▸ **Your assignment**: In exact form, please repeat the records from their opening line down to the line with "بالإضافة إلى أننا", including that line.

▸ **Task inputs**:
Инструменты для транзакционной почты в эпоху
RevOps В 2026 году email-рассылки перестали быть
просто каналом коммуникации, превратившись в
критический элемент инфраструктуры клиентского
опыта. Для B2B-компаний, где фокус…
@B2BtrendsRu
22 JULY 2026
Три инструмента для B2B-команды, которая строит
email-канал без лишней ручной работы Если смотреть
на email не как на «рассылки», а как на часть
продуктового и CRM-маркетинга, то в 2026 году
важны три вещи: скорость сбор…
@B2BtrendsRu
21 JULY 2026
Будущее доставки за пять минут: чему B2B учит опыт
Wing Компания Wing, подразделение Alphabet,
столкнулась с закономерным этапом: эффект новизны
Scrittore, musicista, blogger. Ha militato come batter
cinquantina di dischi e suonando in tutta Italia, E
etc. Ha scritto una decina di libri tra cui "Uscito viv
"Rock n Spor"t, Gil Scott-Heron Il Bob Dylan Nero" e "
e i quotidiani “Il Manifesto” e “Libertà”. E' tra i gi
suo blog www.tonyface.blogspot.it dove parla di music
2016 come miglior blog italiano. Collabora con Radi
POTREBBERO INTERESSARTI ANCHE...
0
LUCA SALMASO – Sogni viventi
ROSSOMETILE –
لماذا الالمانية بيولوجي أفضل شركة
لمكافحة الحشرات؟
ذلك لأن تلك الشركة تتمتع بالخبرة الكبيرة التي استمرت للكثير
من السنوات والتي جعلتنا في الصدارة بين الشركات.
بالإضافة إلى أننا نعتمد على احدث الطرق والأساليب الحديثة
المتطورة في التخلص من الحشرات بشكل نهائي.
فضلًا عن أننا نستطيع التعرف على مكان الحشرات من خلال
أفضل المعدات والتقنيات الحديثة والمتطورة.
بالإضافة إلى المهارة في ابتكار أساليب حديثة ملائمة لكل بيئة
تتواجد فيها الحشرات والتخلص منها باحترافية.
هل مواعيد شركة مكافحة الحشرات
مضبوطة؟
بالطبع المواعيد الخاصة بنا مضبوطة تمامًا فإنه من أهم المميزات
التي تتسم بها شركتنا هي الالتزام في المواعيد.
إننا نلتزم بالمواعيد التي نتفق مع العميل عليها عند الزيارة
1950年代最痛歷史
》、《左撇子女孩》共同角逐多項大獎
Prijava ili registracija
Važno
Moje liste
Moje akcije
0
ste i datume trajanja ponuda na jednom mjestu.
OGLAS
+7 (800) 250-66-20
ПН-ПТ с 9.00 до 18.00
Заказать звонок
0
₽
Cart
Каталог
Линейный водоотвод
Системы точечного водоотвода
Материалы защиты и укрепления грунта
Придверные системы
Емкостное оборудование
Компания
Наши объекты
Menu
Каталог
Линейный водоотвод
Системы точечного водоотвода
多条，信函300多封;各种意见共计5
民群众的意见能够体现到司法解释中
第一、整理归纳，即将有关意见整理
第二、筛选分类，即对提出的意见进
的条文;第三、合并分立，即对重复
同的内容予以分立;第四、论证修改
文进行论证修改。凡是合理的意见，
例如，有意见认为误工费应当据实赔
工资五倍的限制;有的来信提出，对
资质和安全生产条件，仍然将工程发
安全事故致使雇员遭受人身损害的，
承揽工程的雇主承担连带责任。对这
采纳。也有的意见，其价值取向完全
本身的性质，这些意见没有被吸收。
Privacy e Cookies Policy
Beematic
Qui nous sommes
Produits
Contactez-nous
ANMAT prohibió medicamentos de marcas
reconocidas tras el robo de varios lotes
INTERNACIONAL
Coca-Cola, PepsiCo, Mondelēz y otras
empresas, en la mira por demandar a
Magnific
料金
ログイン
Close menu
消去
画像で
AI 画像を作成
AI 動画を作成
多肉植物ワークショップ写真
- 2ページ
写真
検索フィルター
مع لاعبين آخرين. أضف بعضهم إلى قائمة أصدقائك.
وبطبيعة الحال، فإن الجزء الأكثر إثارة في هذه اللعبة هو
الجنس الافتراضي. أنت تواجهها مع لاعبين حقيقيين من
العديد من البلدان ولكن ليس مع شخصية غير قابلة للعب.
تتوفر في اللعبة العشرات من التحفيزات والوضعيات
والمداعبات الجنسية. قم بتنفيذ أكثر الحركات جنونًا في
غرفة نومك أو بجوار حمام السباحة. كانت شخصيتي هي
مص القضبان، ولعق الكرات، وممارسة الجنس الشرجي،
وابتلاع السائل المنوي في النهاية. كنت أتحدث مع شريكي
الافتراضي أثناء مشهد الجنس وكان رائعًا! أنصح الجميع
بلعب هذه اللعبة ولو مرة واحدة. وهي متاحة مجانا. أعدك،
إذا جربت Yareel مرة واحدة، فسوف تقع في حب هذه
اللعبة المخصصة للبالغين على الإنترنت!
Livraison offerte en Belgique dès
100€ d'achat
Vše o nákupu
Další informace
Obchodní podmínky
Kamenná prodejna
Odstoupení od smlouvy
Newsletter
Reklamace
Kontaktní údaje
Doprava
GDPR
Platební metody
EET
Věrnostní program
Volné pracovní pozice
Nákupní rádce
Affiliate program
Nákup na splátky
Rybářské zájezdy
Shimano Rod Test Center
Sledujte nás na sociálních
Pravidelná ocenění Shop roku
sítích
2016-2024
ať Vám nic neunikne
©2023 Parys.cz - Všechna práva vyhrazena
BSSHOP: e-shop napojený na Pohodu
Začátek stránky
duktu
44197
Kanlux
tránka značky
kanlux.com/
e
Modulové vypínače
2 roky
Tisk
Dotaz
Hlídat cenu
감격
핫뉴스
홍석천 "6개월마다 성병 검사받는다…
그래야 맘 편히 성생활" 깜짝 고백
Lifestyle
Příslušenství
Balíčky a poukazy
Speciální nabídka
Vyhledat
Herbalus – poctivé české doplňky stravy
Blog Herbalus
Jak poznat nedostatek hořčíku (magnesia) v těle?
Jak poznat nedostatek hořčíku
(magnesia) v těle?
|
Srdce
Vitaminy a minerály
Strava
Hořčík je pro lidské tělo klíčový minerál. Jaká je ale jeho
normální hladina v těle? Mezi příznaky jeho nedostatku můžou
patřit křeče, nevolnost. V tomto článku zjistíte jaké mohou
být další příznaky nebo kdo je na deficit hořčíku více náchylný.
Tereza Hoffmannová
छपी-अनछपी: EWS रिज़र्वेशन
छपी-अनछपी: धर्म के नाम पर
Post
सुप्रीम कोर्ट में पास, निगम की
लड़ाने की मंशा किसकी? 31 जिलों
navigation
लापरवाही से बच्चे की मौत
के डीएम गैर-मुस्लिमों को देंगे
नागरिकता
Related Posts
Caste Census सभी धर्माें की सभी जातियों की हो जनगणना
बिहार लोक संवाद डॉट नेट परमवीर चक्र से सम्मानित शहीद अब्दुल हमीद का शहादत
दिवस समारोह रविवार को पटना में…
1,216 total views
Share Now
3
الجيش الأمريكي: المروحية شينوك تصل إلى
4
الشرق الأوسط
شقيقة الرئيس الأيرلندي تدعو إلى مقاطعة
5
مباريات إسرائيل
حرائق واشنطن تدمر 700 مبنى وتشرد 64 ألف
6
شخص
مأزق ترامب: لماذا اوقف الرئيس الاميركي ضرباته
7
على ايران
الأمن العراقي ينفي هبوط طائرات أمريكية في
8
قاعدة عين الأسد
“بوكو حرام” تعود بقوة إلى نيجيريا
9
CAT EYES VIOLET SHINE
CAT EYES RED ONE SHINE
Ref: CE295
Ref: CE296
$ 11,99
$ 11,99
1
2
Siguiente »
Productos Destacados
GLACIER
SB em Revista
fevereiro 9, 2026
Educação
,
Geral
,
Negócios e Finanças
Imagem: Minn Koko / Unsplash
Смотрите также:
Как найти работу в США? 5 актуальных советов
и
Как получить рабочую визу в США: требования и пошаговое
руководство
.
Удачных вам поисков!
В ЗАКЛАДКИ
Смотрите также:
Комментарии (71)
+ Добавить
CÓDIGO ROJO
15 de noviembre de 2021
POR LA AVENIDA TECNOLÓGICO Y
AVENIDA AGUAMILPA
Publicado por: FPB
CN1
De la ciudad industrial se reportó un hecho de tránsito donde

▸ **Your response**:
Инструменты для транзакционной почты в эпоху
RevOps В 2026 году email-рассылки перестали быть
просто каналом коммуникации, превратившись в
критический элемент инфраструктуры клиентского
опыта. Для B2B-компаний, где фокус…
@B2BtrendsRu
22 JULY 2026
Три инструмента для B2B-команды, которая строит
email-канал без лишней ручной работы Если смотреть
на email не как на «рассылки», а как на часть
продуктового и CRM-маркетинга, то в 2026 году
важны три вещи: скорость сбор…
@B2BtrendsRu
21 JULY 2026
Будущее доставки за пять минут: чему B2B учит опыт
Wing Компания Wing, подразделение Alphabet,
столкнулась с закономерным этапом: эффект новизны
Scrittore, musicista, blogger. Ha militato come batter
cinquantina di dischi e suonando in tutta Italia, E
etc. Ha scritto una decina di libri tra cui "Uscito viv
"Rock n Spor"t, Gil Scott-Heron Il Bob Dylan Nero" e "
e i quotidiani “Il Manifesto” e “Libertà”. E' tra i gi
suo blog www.tonyface.blogspot.it dove parla di music
2016 come miglior blog italiano. Collabora con Radi
POTREBBERO INTERESSARTI ANCHE...
0
LUCA SALMASO – Sogni viventi
ROSSOMETILE –
لماذا الالمانية بيولوجي أفضل شركة
لمكافحة الحشرات؟
ذلك لأن تلك الشركة تتمتع بالخبرة الكبيرة التي استمرت للكثير
من السنوات والتي جعلتنا في الصدارة بين الشركات.
بالإضافة إلى أننا نعتمد على احدث الطرق والأساليب الحديثة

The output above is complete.